China’s recent economic revolution tends to dominate media coverage these days, but it is to experiences the country’s rich cultural legacy that most people still visit.
From the Great Wall and Forbidden City to the water towns of Shanghai, this heritage is most manifest in the wealth of monuments surviving from China’s illustrious past. Recent decades have also seen the appearance of some fabulous museums, many of them built to house treasures unearthed in the building boom of the early 21st century. You only have to see the ornate chariot burials of the Yellow River settlements, or the amazing ritual objects created 32 centuries ago by bronze casters in Sichuan to appreciate the extraordinary sophistication and technological prowess of ancient Chinese culture.

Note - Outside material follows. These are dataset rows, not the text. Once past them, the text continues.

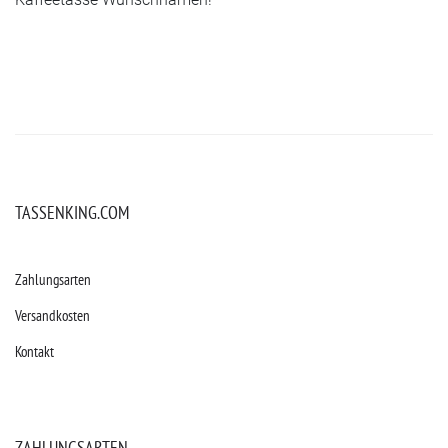
TASSENKING.COM
Zahlungsarten
Versandkosten
Kontakt
ZAHLUNGSARTEN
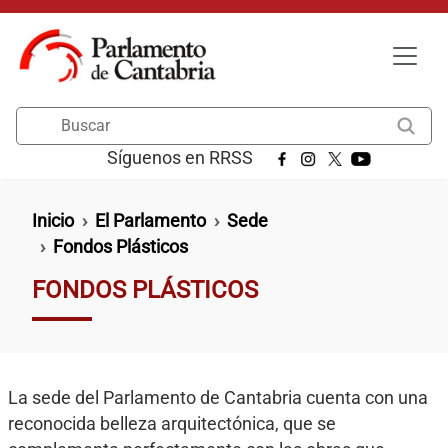
Pasar al contenido principal
Buscar
Síguenos en RRSS
Ruta de navegación
Inicio
El Parlamento
Sede
Fondos Plásticos
FONDOS PLÁSTICOS
La sede del Parlamento de Cantabria cuenta con una
reconocida belleza arquitectónica, que se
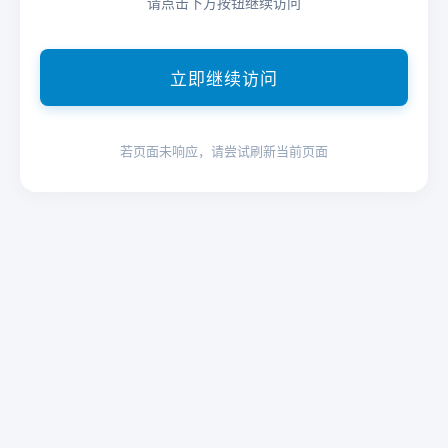
请点击下方按钮继续访问
立即继续访问
若页面未响应，请尝试刷新当前页面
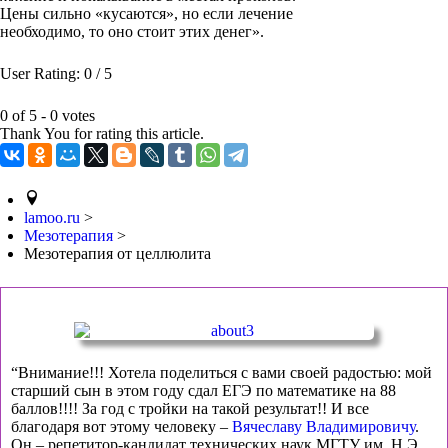
Цены сильно «кусаются», но если лечение
необходимо, то оно стоит этих денег».
User Rating:
0
/
5
0 of 5 - 0 votes
Thank You for rating this article.
lamoo.ru
>
Мезотерапия
>
Мезотерапия от целлюлита
“Внимание!!! Хотела поделиться с вами своей радостью: мой
старший сын в этом году сдал ЕГЭ по математике на 88
баллов!!!! За год с тройки на такой результат!! И все
благодаря вот этому человеку –
Вячеславу Владимировичу
.
Он – репетитор-кандидат технических наук МГТУ им. Н.Э.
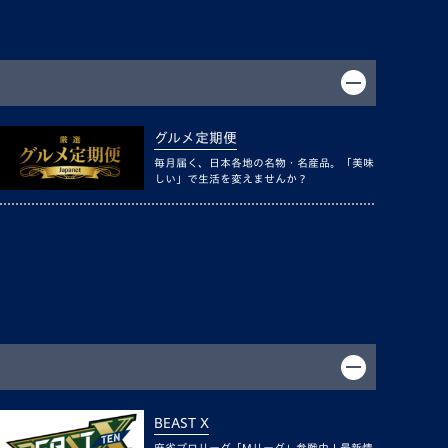
グルメ定期便
毎月届く、日本各地の名物・名産品。「美味
しい」で生活を変えませんか？
BEAST X
麻雀プロリーグ「Mリーグ」参戦中！最新情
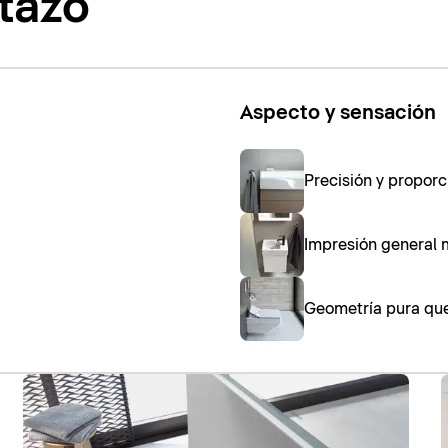
stazo
Aspecto y sensación
Precisión y propor
Impresión general 
Geometría pura que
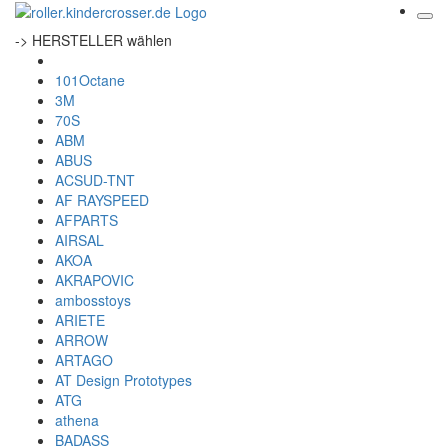
-> HERSTELLER wählen
101Octane
3M
70S
ABM
ABUS
ACSUD-TNT
AF RAYSPEED
AFPARTS
AIRSAL
AKOA
AKRAPOVIC
ambosstoys
ARIETE
ARROW
ARTAGO
AT Design Prototypes
ATG
athena
BADASS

Religious life is thriving once again, too, and some of our favourite places to experience traditional China are the sacred mountains of Song Shan, Emei Shan and Huang Shan – all of them encrusted in ornate Taoist and Buddhist shrines whose incense-filled interiors writhe with polychrome deities and dragons amid landscapes of great beauty.
In the cities, we recommend clients try to experience local performing arts whenever possible – traditional circus, acrobatics, Chinese opera and shadow puppetry are still very popular. While in the southwest, the villages, architecture, costumes, music and dance of China’s ethnic minorities provide a compelling reason to venture off the beaten track.